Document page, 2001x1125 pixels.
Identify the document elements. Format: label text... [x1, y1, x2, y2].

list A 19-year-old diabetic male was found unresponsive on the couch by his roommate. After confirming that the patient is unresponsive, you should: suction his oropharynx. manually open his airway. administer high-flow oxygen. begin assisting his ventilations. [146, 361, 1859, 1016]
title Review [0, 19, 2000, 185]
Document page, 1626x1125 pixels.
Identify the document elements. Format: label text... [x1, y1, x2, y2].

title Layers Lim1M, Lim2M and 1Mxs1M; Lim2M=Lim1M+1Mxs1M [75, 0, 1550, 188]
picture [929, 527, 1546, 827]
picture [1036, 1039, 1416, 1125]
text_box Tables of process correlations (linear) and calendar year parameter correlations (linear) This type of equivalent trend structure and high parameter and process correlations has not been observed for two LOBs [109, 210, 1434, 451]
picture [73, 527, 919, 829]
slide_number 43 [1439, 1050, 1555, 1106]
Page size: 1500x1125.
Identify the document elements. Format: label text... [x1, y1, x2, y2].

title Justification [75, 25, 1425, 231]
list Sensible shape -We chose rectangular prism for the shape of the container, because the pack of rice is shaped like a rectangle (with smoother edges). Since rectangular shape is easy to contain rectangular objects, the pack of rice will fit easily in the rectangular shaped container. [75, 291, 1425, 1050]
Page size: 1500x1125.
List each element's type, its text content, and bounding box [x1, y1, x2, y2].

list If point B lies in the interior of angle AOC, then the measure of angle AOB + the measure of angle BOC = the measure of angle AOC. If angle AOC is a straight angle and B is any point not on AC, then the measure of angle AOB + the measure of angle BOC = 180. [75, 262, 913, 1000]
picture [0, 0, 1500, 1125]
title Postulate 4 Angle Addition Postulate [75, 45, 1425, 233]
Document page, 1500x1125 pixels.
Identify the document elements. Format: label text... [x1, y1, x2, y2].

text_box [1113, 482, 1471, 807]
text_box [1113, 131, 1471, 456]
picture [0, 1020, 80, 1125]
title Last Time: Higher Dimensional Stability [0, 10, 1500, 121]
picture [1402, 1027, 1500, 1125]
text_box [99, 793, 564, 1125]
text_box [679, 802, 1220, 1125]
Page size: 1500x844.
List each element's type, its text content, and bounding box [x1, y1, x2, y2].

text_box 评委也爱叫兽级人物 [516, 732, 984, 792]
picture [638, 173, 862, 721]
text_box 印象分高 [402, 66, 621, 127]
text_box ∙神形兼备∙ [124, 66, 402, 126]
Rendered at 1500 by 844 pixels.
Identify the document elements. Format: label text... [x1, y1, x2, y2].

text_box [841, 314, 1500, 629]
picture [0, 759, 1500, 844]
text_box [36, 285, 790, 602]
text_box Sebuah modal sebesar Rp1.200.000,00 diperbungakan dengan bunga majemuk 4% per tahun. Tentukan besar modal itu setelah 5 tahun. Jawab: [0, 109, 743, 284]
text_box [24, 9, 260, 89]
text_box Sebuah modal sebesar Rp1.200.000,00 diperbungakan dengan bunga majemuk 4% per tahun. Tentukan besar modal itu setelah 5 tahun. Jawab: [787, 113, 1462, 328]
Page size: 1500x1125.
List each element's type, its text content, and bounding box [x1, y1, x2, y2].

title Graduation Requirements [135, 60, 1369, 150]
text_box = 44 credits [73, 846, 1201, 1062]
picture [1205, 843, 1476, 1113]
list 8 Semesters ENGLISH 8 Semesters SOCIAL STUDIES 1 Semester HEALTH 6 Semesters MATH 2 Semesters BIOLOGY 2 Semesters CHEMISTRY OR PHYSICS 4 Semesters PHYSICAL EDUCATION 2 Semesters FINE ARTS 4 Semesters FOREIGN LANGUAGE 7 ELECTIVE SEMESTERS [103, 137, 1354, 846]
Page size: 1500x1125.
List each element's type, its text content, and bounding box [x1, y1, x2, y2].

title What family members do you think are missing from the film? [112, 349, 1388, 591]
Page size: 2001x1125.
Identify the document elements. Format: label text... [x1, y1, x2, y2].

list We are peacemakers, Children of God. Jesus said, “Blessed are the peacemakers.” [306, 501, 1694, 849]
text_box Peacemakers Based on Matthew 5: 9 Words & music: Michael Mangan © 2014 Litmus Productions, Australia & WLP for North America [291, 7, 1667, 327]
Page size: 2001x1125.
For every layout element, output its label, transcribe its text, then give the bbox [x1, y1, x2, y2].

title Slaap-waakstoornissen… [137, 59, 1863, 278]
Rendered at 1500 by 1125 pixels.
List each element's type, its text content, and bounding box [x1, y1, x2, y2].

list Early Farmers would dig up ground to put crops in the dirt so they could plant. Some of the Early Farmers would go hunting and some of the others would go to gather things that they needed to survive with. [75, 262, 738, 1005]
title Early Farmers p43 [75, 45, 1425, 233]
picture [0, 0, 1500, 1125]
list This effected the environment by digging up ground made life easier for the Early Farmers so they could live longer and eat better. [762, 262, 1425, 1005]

▶ [TASK DIRECTIONS] Pick each line holding the word "Rendered" out of the data and copy it.

▶ [FINISHED EXERCISE]
Rendered at 1500 by 844 pixels.
Rendered at 1500 by 1125 pixels.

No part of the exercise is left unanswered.